La Corte ha richiamato l’art. 40, comma 1, lett. g), cod. proc. amm., che impone una procura speciale con indicazione dell’oggetto, delle parti, dell’autorità adita e di ogni elemento utile all’individuazione della controversia. Ha poi escluso che l’eccezione della procura apposta in calce — ammessa quando la delega è materialmente incorporata nel ricorso — possa estendersi all’art. 8, comma 3, Allegato 1, d.P.C.S. 28 luglio 2021, perché la congiunzione informatica dei due documenti non garantisce che il sottoscrittore abbia contezza dell’atto né l’anteriorità del rilascio rispetto alla redazione del ricorso.

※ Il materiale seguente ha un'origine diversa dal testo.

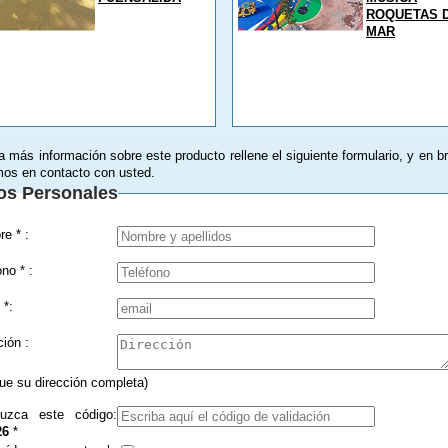
ROQUETAS 
MAR
a más información sobre este producto rellene el siguiente formulario, y en b
os en contacto con usted.
os Personales
Nombre * :
Teléfono * :
 *:
Dirección :
que su dirección completa)
duzca este código:
26
*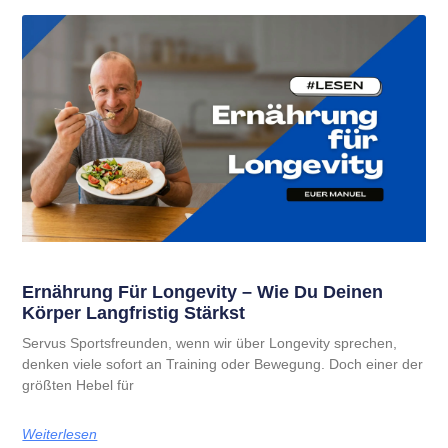
Ernährung Für Longevity – Wie Du Deinen
Körper Langfristig Stärkst
Servus Sportsfreunden, wenn wir über Longevity sprechen,
denken viele sofort an Training oder Bewegung. Doch einer der
größten Hebel für
Weiterlesen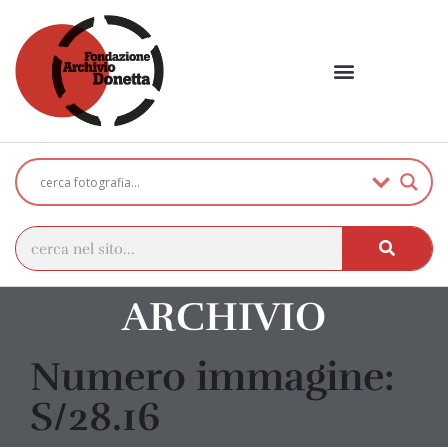
ARCHIVIO
Numero immagine:
S/28.16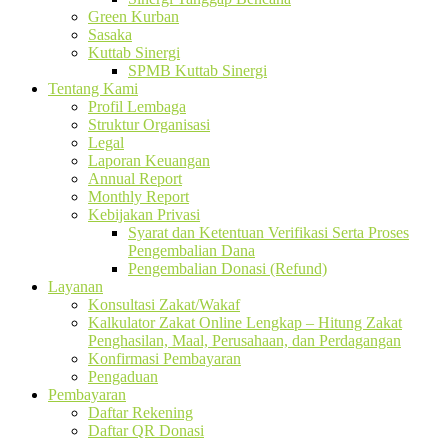
Green Kurban
Sasaka
Kuttab Sinergi
SPMB Kuttab Sinergi
Tentang Kami
Profil Lembaga
Struktur Organisasi
Legal
Laporan Keuangan
Annual Report
Monthly Report
Kebijakan Privasi
Syarat dan Ketentuan Verifikasi Serta Proses
Pengembalian Dana
Pengembalian Donasi (Refund)
Layanan
Konsultasi Zakat/Wakaf
Kalkulator Zakat Online Lengkap – Hitung Zakat
Penghasilan, Maal, Perusahaan, dan Perdagangan
Konfirmasi Pembayaran
Pengaduan
Pembayaran
Daftar Rekening
Daftar QR Donasi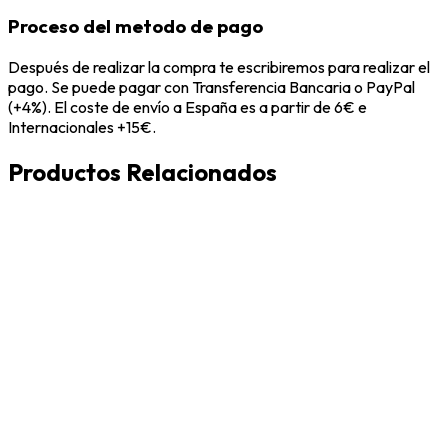
Proceso del metodo de pago
Después de realizar la compra te escribiremos para realizar el
pago. Se puede pagar con Transferencia Bancaria o PayPal
(+4%). El coste de envío a España es a partir de 6€ e
Internacionales +15€.
Productos Relacionados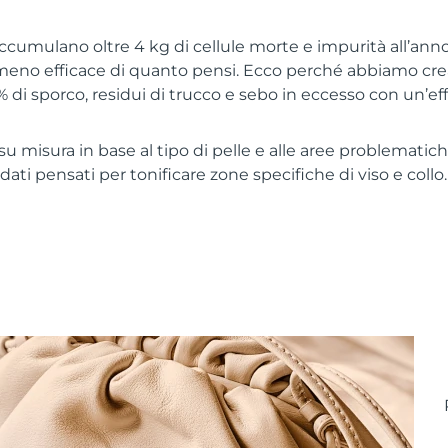
 accumulano oltre 4 kg di cellule morte e impurità all’anno
meno efficace di quanto pensi. Ecco perché abbiamo crea
% di sporco, residui di trucco e sebo in eccesso con un’ef
u misura in base al tipo di pelle e alle aree problematiche
ati pensati per tonificare zone specifiche di viso e collo. 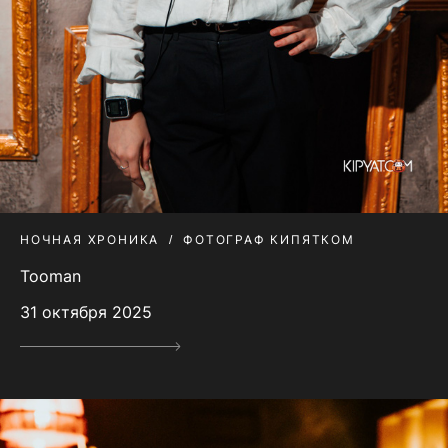
НОЧНАЯ ХРОНИКА
ФОТОГРАФ КИПЯТКОМ
Tooman
31 октября 2025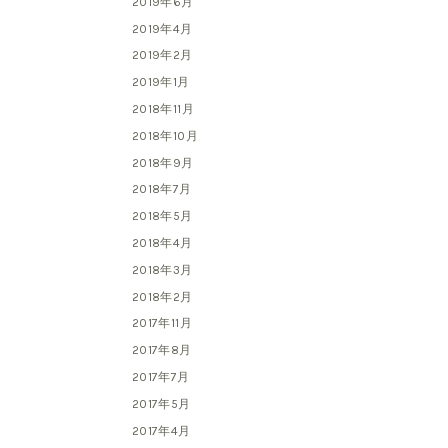
2019年6月
2019年4月
2019年2月
2019年1月
2018年11月
2018年10月
2018年9月
2018年7月
2018年5月
2018年4月
2018年3月
2018年2月
2017年11月
2017年8月
2017年7月
2017年5月
2017年4月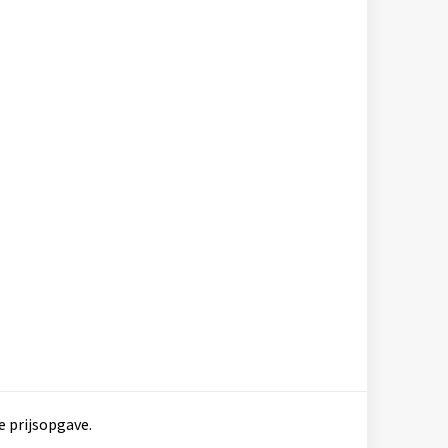
e prijsopgave.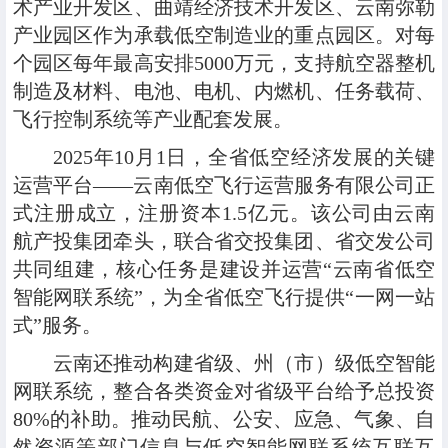
术产业开发区、曲靖经济技术开发区、云南弥勒
产业园区作为承载低空制造业的重点园区。对每
个园区每年最高安排5000万元，支持航空器整机
制造及材料、电池、电机、内燃机、任务载荷、
飞行控制系统等产业配套发展。
2025年10月1日，全省低空经济发展的关键
运营平台——云南低空飞行运营服务有限公司正
式注册成立，注册资本1.5亿元。该公司由云南
航产投集团牵头，联合省交投集团、省交发公司
共同组建，核心任务是建设并运营“云南省低空
智能网联系统”，为全省低空飞行提供“一网一站
式”服务。
云南还推动构建省级、州（市）级低空智能
网联系统，整合各类资金对省级平台给予总投资
80%的补助。推动民航、公安、应急、气象、自
然资源等部门信息与低空智能网联系统互联互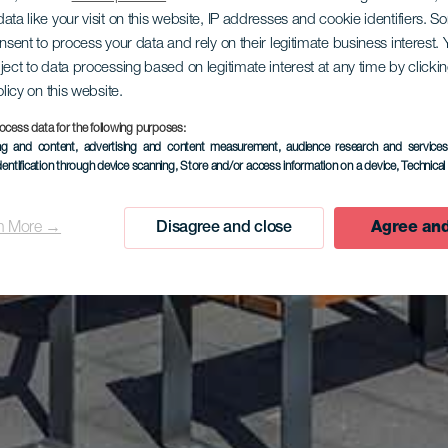
ata like your visit on this website, IP addresses and cookie identifiers. 
onsent to process your data and rely on their legitimate business interest
ject to data processing based on legitimate interest at any time by click
olicy on this website.
ocess data for the following purposes:
ing and content, advertising and content measurement, audience research and service
dentification through device scanning
, Store and/or access information on a device
, Technica
n More →
Disagree and close
Agree and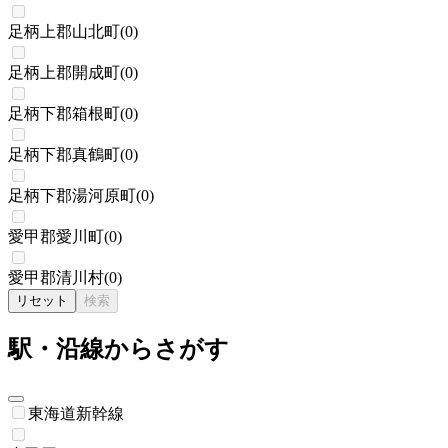
足柄上郡山北町
(
0
)
足柄上郡開成町
(
0
)
足柄下郡箱根町
(
0
)
足柄下郡真鶴町
(
0
)
足柄下郡湯河原町
(
0
)
愛甲郡愛川町
(
0
)
愛甲郡清川村
(
0
)
リセット
検索
駅・沿線からさがす
東海道新幹線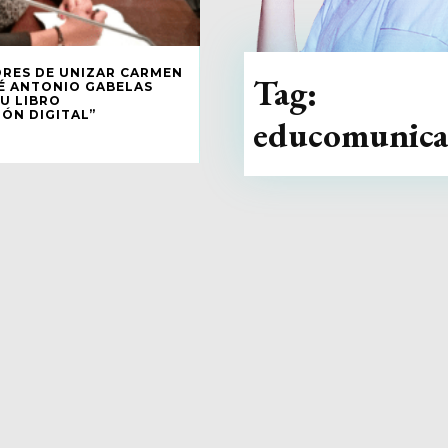
RES DE UNIZAR CARMEN
Tag:
É ANTONIO GABELAS
U LIBRO
ÓN DIGITAL”
educomunica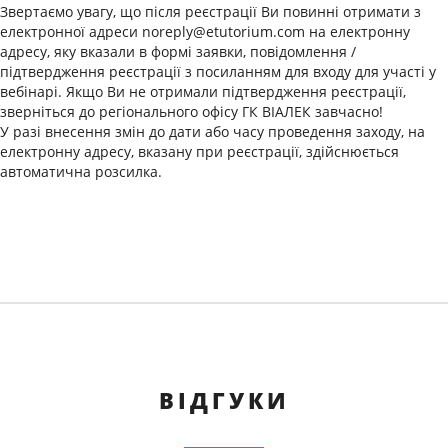
Звертаємо увагу, що після реєстрації Ви повинні отримати з
електронної адреси noreply@etutorium.com на електронну
адресу, яку вказали в формі заявки, повідомлення /
підтвердження реєстрації з посиланням для входу для участі у
вебінарі. Якщо Ви не отримали підтвердження реєстрації,
зверніться до регіонального офісу ГК ВІАЛЕК завчасно!
У разі внесення змін до дати або часу проведення заходу, на
електронну адресу, вказану при реєстрації, здійснюється
автоматична розсилка.
ВІДГУКИ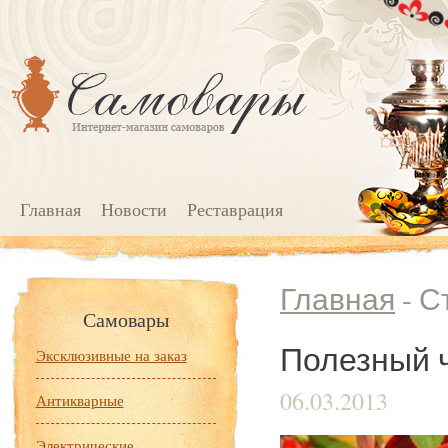
Главная
Новости
Реставрация
Главная
- С
Самовары
Полезный 
Эксклюзивные на заказ
06.03.2013
Антикварные
Электрические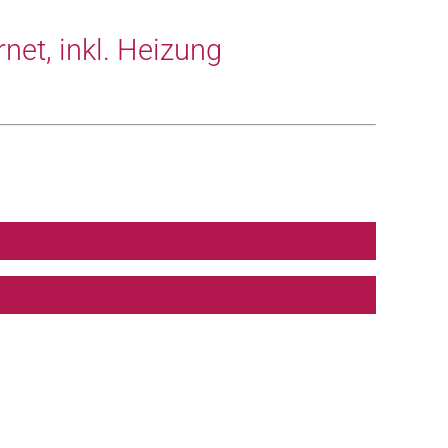
rnet, inkl. Heizung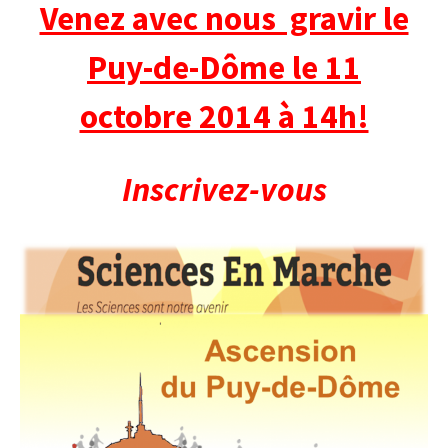
Venez avec nous gravir le
Puy-de-Dôme le 11
octobre 2014 à 14h!
Inscrivez-vous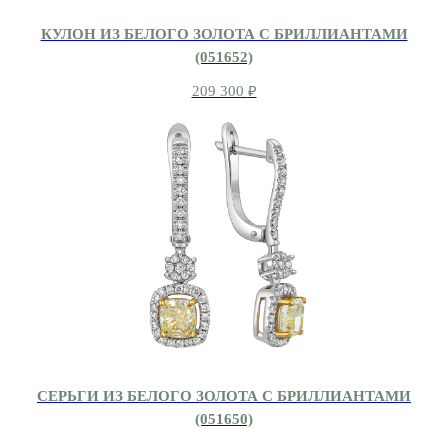
КУЛОН ИЗ БЕЛОГО ЗОЛОТА С БРИЛЛИАНТАМИ
(051652)
209 300
₽
СЕРЬГИ ИЗ БЕЛОГО ЗОЛОТА С БРИЛЛИАНТАМИ
(051650)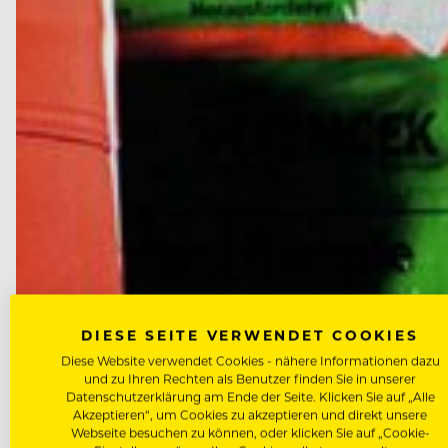
DIESE SEITE VERWENDET COOKIES
Diese Website verwendet Cookies - nähere Informationen dazu
und zu Ihren Rechten als Benutzer finden Sie in unserer
Datenschutzerklärung am Ende der Seite. Klicken Sie auf „Alle
Akzeptieren“, um Cookies zu akzeptieren und direkt unsere
Webseite besuchen zu können, oder klicken Sie auf „Cookie-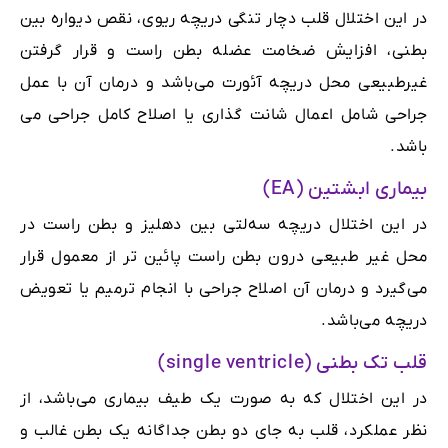
در این اختلال قلب دچار تنگی دریچه ریوی، نقص دیواره‌ بین
بطنی، افزایش ضخامت عضله بطن راست و قرار گرفتن
غیرطبیعی محل دریچه آئورت می‌باشد و درمان آن با عمل
جراحی شامل اعمال شانت گذاری یا اصلاح کامل جراحی می
باشد.
بیماری ابشتین (EA)
در این اختلال دریچه سه‌لتی بین دهلیز و بطن راست در
محل غیر طبیعی درون بطن راست پائین تر از معمول قرار
می‌گیرد و درمان آن اصلاح جراحی با انجام ترمیم یا تعویض
دریچه می‌باشد.
قلب تک بطنی (single ventricle)
در این اختلال که به صورت یک طیف بیماری می‌باشد، ‌از
نظر عملکرد، قلب به جای دو بطن جداگانه یک بطن غالب و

Il Collegio ha quindi preso le distanze dall’orientamento che reputava valida la procura cartacea digitalizzata allegata alla PEC, giudicandolo in dissonanza con l’Adunanza plenaria n. 11 del 2025, secondo cui la procura deve preesistere o essere coeva al ricorso, non alla notificazione né al deposito.

Quanto alla sanatoria ex artt. 39, comma 1, cod. proc. amm. e 182, secondo comma, c.p.c., la Corte ha escluso ogni possibilità di rinnovazione, costituendo la procura speciale requisito di ammissibilità da verificare al momento della proposizione. Anche l’errore scusabile ex art. 37 cod. proc. amm. è stato negato: la pronuncia dell’Adunanza plenaria non ha innovato il quadro normativo, ma confermato un indirizzo già esistente cui la parte avrebbe potuto prudenzialmente aderire. Il ricorso, notificato il 30 ottobre 2025, è stato pertanto dichiarato inammissibile, con compensazione delle spese di giudizio.

Nota della Redazione

Ogni decisione citata è verificata sul provvedimento originale. Quando il documento può essere legittimamente ripubblicato senza esporre dati personali, mettiamo a disposizione anche il testo integrale.